While the Capitals try to hang on to second place in the MassMutual East Division, Kuznetsov is not enjoying a stellar season. His 29 points in 41 games rank sixth on the team, though he's tied with Tom Wilson for second with four game-winning goals.
Trading Kuznetsov this summer won't be easy. Cap Friendly shows him with four years remaining on his contract with an annual average value of $7.8 million and a 15-team no-trade list.
With the salary cap remaining at $81.5 million for 2021-22, there aren't many teams that could afford to take on his expensive cap hit. His recent disciplinary issues could also dampen his trade value. Finding a decent return that perhaps includes a young forward with the potential to become a first-line center could also prove challenging.
Nevertheless, Kuznetsov's playmaking skills could prove attractive to teams seeking additional scoring punch at center. Here's a look at five possible landing spots.
The Arizona Coyotes will miss the playoffs for the eighth time in nine seasons. Having parted ways with head coach Rick Tocchet, first-year general manager Bill Armstrong could also decide to shake up his roster in the offseason.

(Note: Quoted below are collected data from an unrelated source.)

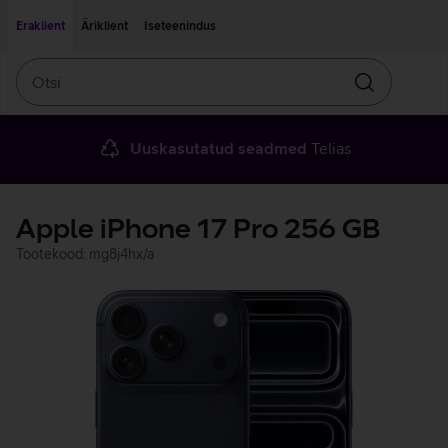
Liigu edasi põhisisu juurde
Ligipääsetavus
Eraklient
Äriklient
Iseteenindus
Otsi
Otsin
Uuskasutatud seadmed
Telias
Apple iPhone 17 Pro 256 GB
Tootekood: mg8j4hx/a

Kuznetsov could be a fit in Arizona if the Coyotes aren't on his no-trade list. It would provide him a fresh start in a warm-weather market under less pressure. His offensive skills and postseason experience could provide a boost for the Coyotes.

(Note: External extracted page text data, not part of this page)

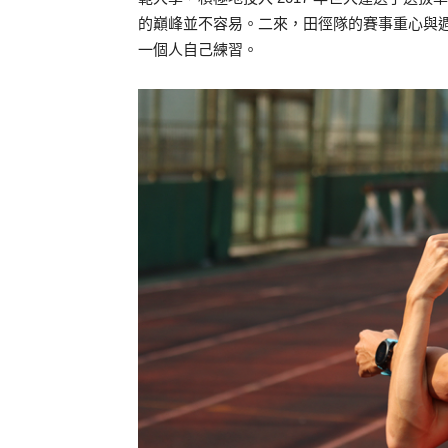
的巔峰並不容易。二來，田徑隊的賽事重心與
一個人自己練習。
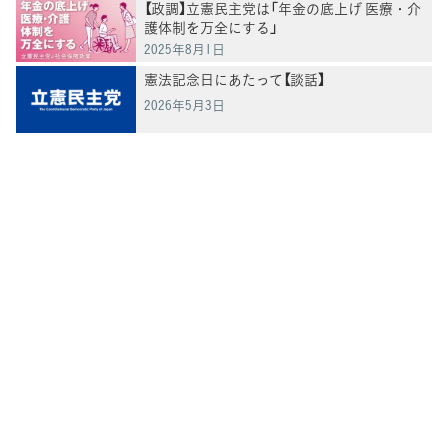
【政調】立憲民主党は「年金の底上げ 医療・介
護体制を万全にする」
2025年8月1日
憲法記念日にあたって【談話】
2026年5月3日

The lack of a proven top-line center is a longstanding issue for the Coyotes. Current centers Christian Dvorak and Nick Schmaltz have yet to prove themselves capable of handling that role. It's been a contributing factor behind a Coyotes offense that was 21st this season in goals-per-game average (2.68).
Kuznetsov could fit well on the Coyotes' top line alongside right wing Phil Kessel and left winger Clayton Keller. Kessel, 33, enjoyed a fine bounce-back performance this season, reaching 20 goals for the 12th time in his career. The 22-year-old Keller, meanwhile, could benefit from skating with an experienced playmaking center.

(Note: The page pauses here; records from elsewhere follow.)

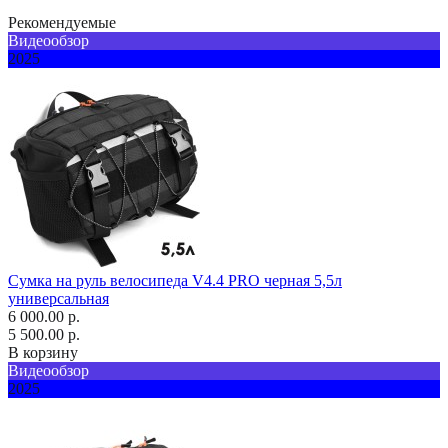
Рекомендуемые
Видеообзор
2025
Сумка на руль велосипеда V4.4 PRO черная 5,5л
универсальная
6 000.00 р.
5 500.00 р.
В корзину
Видеообзор
2025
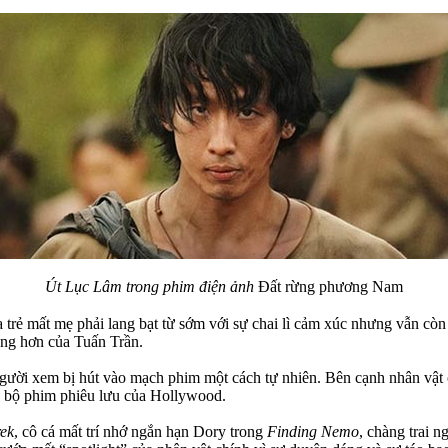
Út Lục Lâm trong phim điện ảnh
Đất rừng phương Nam
a trẻ mất mẹ phải lang bạt từ sớm với sự chai lì cảm xúc nhưng vẫn còn
áng hơn của Tuấn Trần.
ười xem bị hút vào mạch phim một cách tự nhiên. Bên cạnh nhân vật c
c bộ phim phiêu lưu của Hollywood.
ek
, cô cá mất trí nhớ ngắn hạn Dory trong
Finding Nemo
, chàng trai 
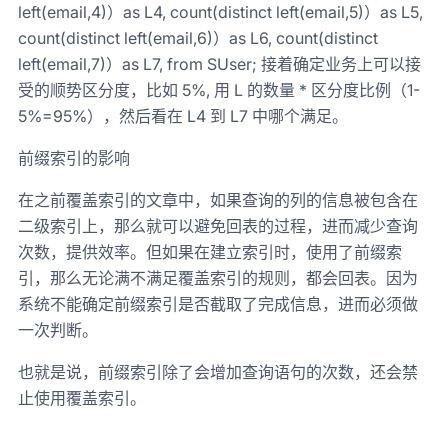
left(email,4)）as L4, count(distinct left(email,5)）as L5,
count(distinct left(email,6)）as L6, count(distinct
left(email,7)）as L7, from SUser; 接着确定业务上可以接
受的顺势区分度，比如 5%, 用 L 的数量 * 区分度比例（1-
5%=95%），然后看在 L4 到 L7 中哪个满足。
前缀索引的影响
在之前覆盖索引的文章中，如果查询的列的信息被包含在
二级索引上，那么就可以避免回表的过程，进而减少查询
次数，提供效率。但如果在建立索引时，使用了前缀索
引，那么无论满不满足覆盖索引的规则，都会回表。因为
系统不能确定前缀索引是否截取了完成信息，进而必须做
一次判断。
也就是说，前缀索引除了会增加查询语句的次数，还会禁
止使用覆盖索引。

With $50.1 million invested in 12 players for 2021-22, the Coyotes have the cap space to absorb Kuznetsov's $7.8 million cap hit. They could offer up Dvorak ($4.5 million annually through 2024-25) or Schmaltz ($5.9 million annually through 2025-26) as part of the return in a package deal. One of them might benefit from being an offensive center on a deeper club like the Capitals.
Chicago Blackhawks captain Jonathan Toews missed the entire 2020-21 season battling an undisclosed illness, and his absence contributed to the Blackhawks missing the playoffs. On April 21, TSN's Darren Dreger reported Toews should be ready to return to their lineup next season.
Should Toews suffer a setback, however, the Blackhawks could seek a proven first-line center. If it's a long-term issue, Kuznetsov could end up on their radar.
The Blackhawks' depth at center took a big hit this season. In addition to Toews' absence, promising Kirby Dach also missed all but 18 games recovering from surgery to repair a fractured wrist and the aggravated scar tissue associated with that procedure.